It stretches the legitimacy and institutional resources of the Dispute Settlement Body to cut these kinds of criteria from whole cloth and to read them into GATT Article XX. Indeed, it is significant that the architects of the Uruguay Round reserved the imposition of an obligation of this nature (albeit a limited one) for a context – sanitary and phytosanitary measures – where there was a limited range of risks covered by the relevant agreement, where extensive international standards exist, and where there is agreement among WTO Members about which international organizations may provide guidance concerning the risks in question and appropriate regulatory approaches.
Thus, in Korea – Beef, the Appellate Body explicitly held that examining regulatory instruments associated with addressing other risks does not imply a requirement that a Member’s level of protection be similar or consistent across risks:
Examining enforcement measures applicable to the same illegal behavior relating to like, or at least similar, products does not necessarily imply the introduction of a “consistency” requirement into the “necessary” concept of Article XX(d). Examining such enforcement measures may provide useful input in the course of determining whether an alternative measure which could “reasonably be expected” to be utilized, is available or not.[4]
Along these lines, it was not inappropriate for the Seal Products Panel to consider the measures used by humans to slaughter animals other than seals in its analysis of what alternative might have been reasonably available; however, given the Panel’s factual findings about the unique conditions under which the seal hunt occurs and the difficulties in ensuring humane methods in those unique conditions, it is not surprising that the Panel found the comparisons to other hunts of little assistance.[5]
Third, we note that the Appellants in Seal Products identified the relevant universe of like products as seal products. They did not seek to argue that other products, for which it is alleged that the EU has a lower level of protection, or higher acceptable level of risk in regard to animal suffering, are “like” seal products. Thus it is difficult to understand how they can conclude that these other industries are in any way relevant to the analysis.
□ □ □ □ □
* WORK INSTRUCTION *
List each word or phrase that the trade dispute text places inside quotation marks.

* DATASET EXCERPT *
□ □ □ □ □
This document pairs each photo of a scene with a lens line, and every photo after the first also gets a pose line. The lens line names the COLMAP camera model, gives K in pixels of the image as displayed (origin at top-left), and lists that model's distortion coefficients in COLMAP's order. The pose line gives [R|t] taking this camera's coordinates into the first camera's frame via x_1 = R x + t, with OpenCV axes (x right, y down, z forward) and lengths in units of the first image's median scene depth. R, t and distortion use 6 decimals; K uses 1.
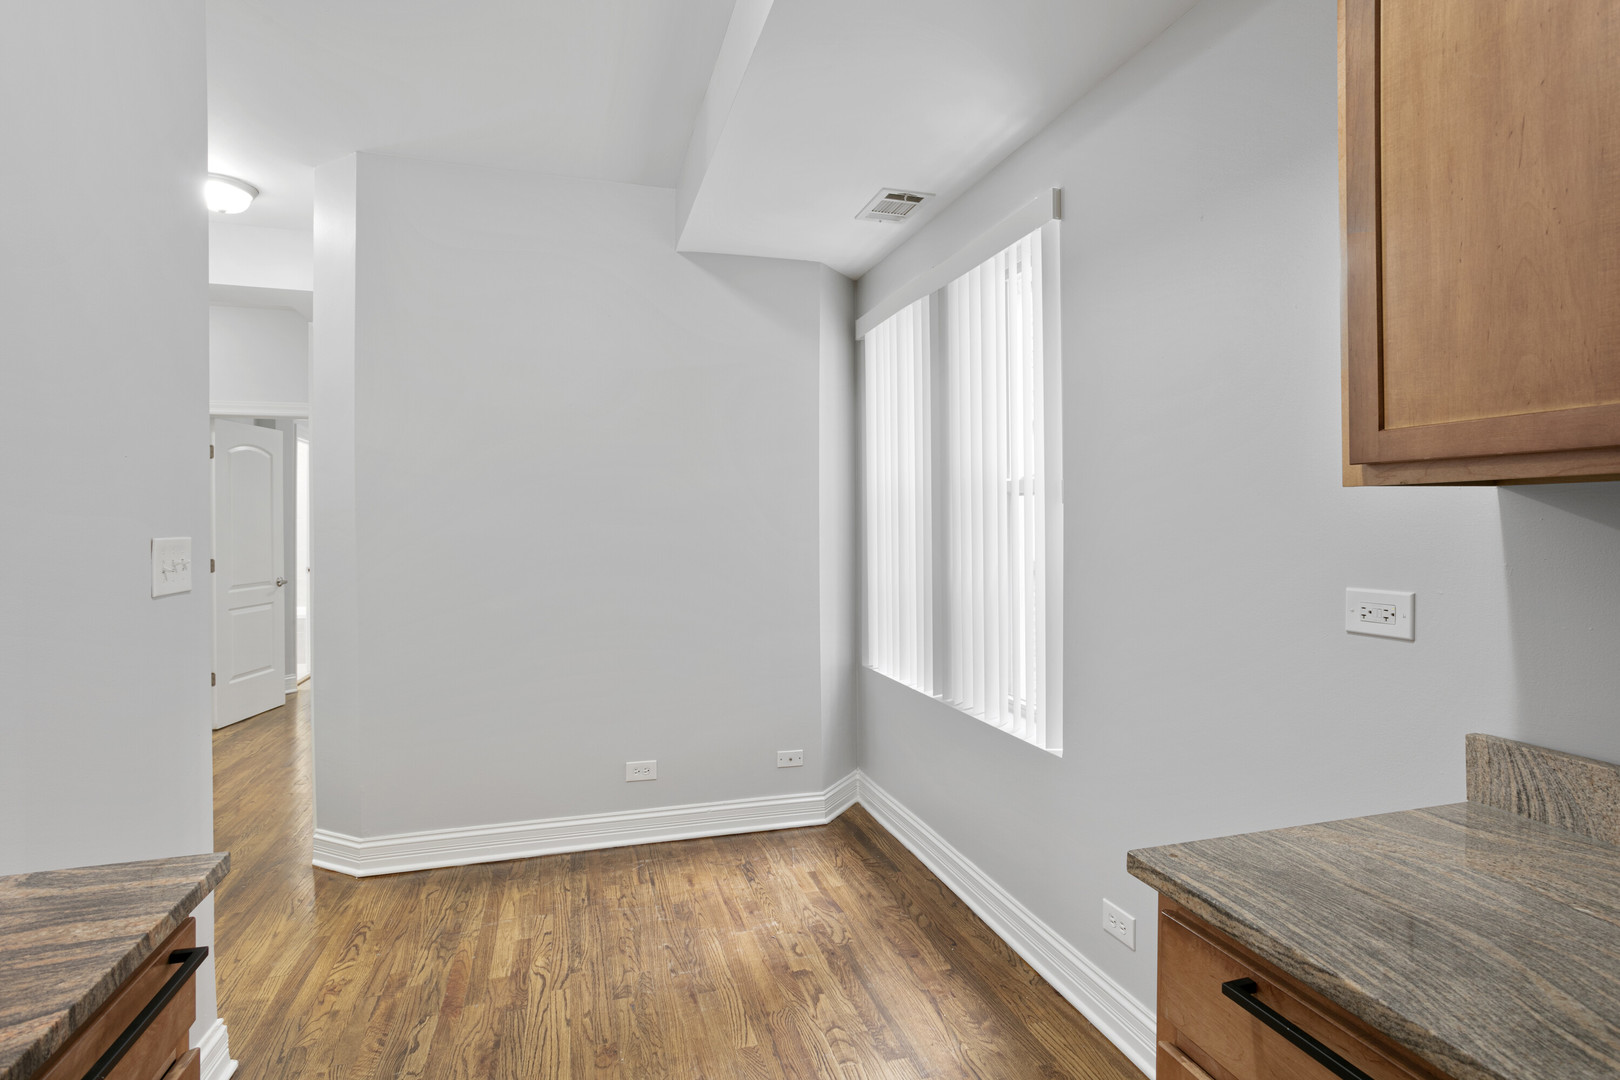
lens RADIAL K [[807.2, 0, 813.5], [0, 807.2, 518.8], [0, 0, 1]] dist [0.000730, 0.000094]
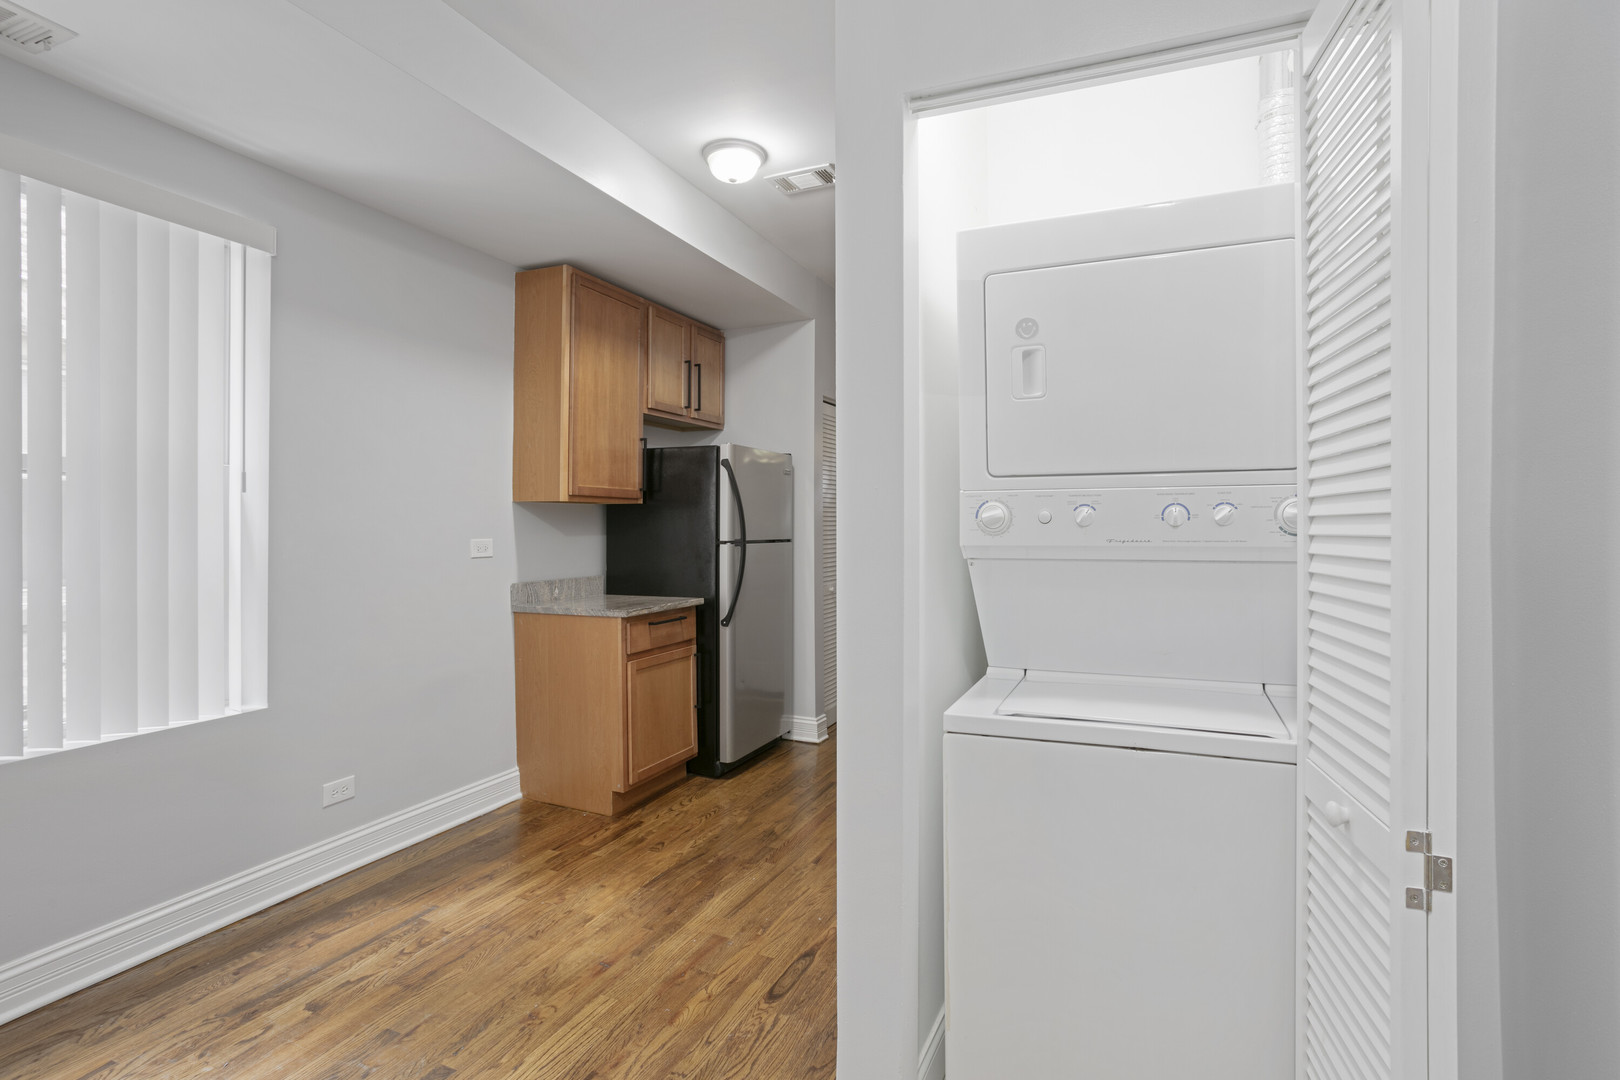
lens RADIAL K [[791.5, 0, 820.3], [0, 791.5, 520.2], [0, 0, 1]] dist [-0.054359, 0.031343]
pose [[-0.768944, 0.011055, 0.639220, -0.973096], [0.000786, 0.999866, -0.016346, 0.039196], [-0.639315, -0.012066, -0.768850, 1.276609]]
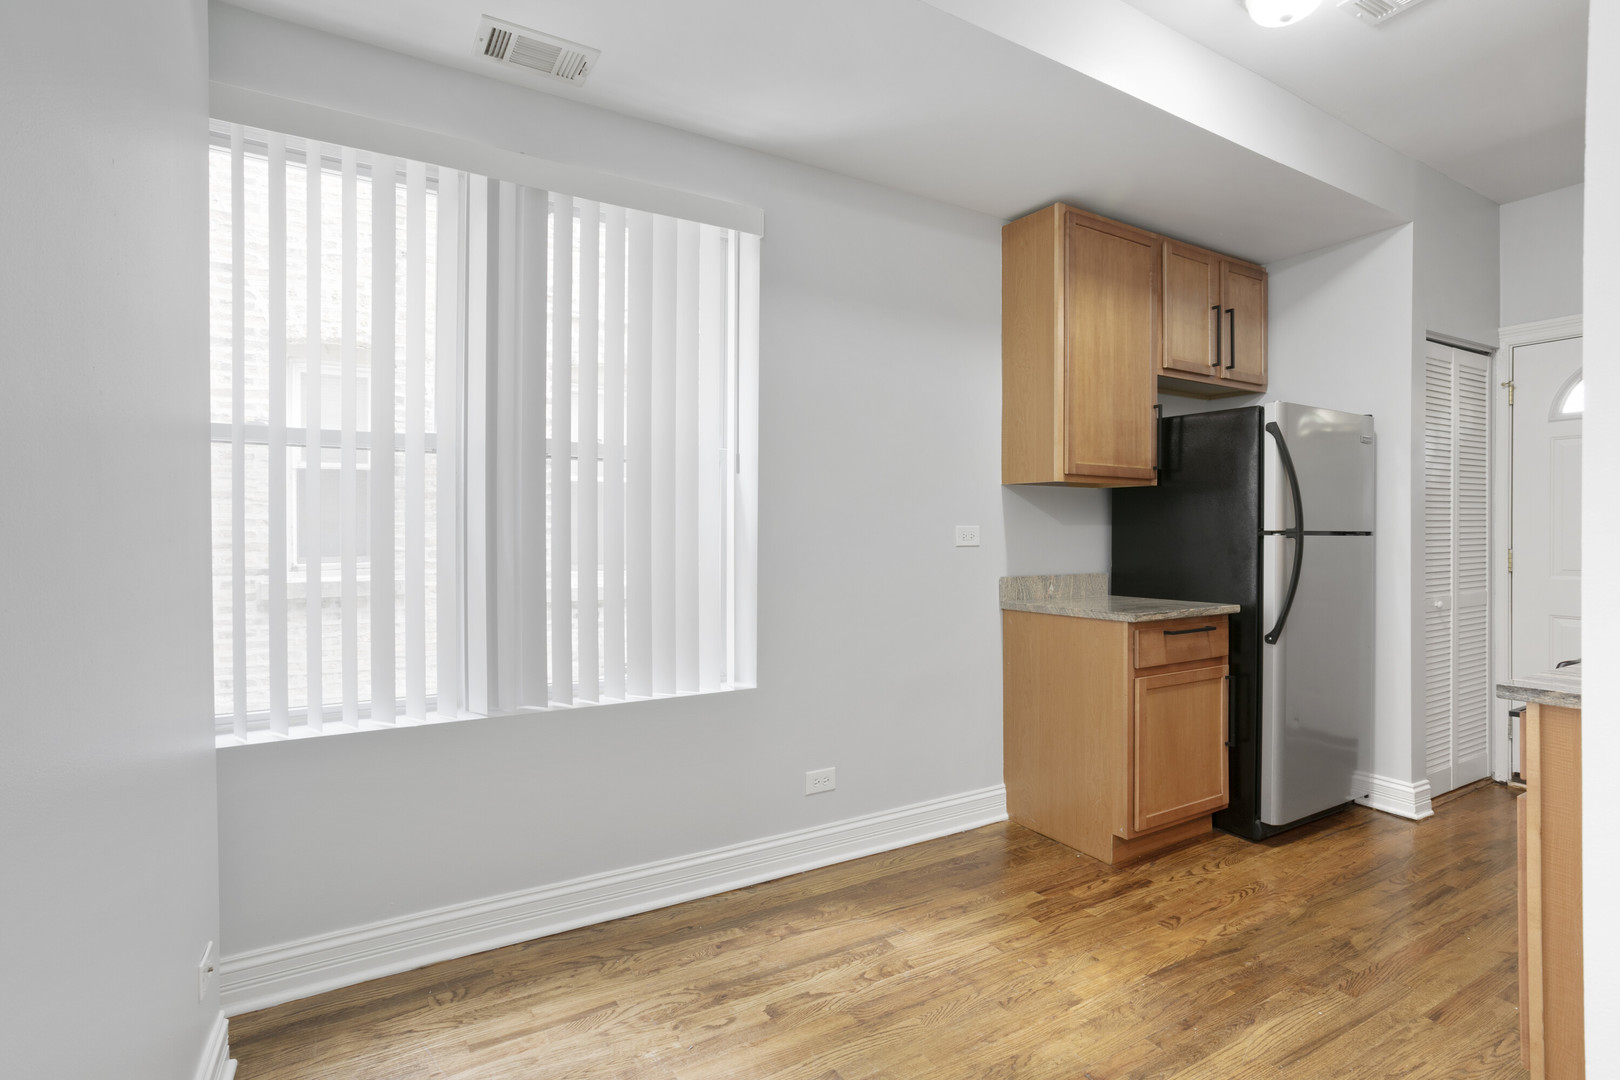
□ □ □ □ □
* REPLY TO THE TASK *
- consistency
- necessary
- reasonably be expected
- like